Supplied entries:

#####

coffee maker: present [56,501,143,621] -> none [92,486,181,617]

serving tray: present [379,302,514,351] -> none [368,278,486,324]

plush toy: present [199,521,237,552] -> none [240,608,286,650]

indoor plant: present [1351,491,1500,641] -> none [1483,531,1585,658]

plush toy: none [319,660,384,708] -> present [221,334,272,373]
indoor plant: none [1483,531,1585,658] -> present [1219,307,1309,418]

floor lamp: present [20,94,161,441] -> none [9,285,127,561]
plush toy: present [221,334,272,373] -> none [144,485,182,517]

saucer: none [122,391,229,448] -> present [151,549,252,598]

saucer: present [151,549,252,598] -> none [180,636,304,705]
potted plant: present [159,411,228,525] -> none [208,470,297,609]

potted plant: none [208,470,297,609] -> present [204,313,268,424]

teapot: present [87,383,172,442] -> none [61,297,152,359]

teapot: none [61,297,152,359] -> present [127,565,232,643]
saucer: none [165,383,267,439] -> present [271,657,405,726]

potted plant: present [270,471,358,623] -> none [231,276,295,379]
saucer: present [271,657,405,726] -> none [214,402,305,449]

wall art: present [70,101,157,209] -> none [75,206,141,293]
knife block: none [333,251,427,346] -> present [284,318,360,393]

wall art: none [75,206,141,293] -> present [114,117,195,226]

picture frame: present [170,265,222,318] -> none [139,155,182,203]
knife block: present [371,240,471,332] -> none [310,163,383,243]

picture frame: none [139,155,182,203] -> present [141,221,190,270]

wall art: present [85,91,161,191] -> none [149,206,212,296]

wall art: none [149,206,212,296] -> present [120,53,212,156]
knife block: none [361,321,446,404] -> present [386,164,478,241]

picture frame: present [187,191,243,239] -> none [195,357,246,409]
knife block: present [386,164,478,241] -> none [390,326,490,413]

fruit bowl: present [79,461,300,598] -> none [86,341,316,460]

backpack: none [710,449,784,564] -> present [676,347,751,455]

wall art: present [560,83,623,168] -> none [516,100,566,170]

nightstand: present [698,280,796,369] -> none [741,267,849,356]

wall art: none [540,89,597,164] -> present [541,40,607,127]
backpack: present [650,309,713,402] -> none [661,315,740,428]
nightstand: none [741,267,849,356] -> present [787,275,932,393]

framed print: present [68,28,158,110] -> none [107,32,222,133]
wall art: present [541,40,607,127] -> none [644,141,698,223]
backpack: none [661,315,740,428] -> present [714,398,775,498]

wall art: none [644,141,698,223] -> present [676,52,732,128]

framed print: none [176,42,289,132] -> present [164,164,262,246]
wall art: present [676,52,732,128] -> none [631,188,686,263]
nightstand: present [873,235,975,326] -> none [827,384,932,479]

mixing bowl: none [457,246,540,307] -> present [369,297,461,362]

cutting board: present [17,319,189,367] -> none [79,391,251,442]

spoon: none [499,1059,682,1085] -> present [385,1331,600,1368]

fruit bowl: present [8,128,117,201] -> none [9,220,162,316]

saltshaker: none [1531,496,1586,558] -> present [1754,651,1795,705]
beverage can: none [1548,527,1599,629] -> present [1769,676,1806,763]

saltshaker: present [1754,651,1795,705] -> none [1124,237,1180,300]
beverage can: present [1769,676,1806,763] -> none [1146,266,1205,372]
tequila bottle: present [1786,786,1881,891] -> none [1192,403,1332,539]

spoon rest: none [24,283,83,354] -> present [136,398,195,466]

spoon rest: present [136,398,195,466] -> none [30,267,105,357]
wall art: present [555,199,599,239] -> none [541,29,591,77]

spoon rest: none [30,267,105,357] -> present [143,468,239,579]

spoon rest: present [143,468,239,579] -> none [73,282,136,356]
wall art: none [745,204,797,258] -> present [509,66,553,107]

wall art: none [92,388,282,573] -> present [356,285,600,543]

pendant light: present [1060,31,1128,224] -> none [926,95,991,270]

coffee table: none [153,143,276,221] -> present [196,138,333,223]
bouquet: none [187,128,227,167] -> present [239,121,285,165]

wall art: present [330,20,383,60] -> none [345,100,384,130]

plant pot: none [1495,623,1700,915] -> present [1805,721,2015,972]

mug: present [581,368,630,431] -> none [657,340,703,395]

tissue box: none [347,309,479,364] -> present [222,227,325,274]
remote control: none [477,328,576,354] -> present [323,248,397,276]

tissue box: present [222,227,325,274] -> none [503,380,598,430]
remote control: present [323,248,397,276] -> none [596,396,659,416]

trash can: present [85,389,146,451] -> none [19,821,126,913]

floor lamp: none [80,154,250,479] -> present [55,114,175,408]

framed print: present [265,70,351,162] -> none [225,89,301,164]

#####

Exercise goal: The answer must consist solely of the lines from the first line of the data to the line holding "plush toy: none", each given again exactly.

Exercise solution:
coffee maker: present [56,501,143,621] -> none [92,486,181,617]

serving tray: present [379,302,514,351] -> none [368,278,486,324]

plush toy: present [199,521,237,552] -> none [240,608,286,650]

indoor plant: present [1351,491,1500,641] -> none [1483,531,1585,658]

plush toy: none [319,660,384,708] -> present [221,334,272,373]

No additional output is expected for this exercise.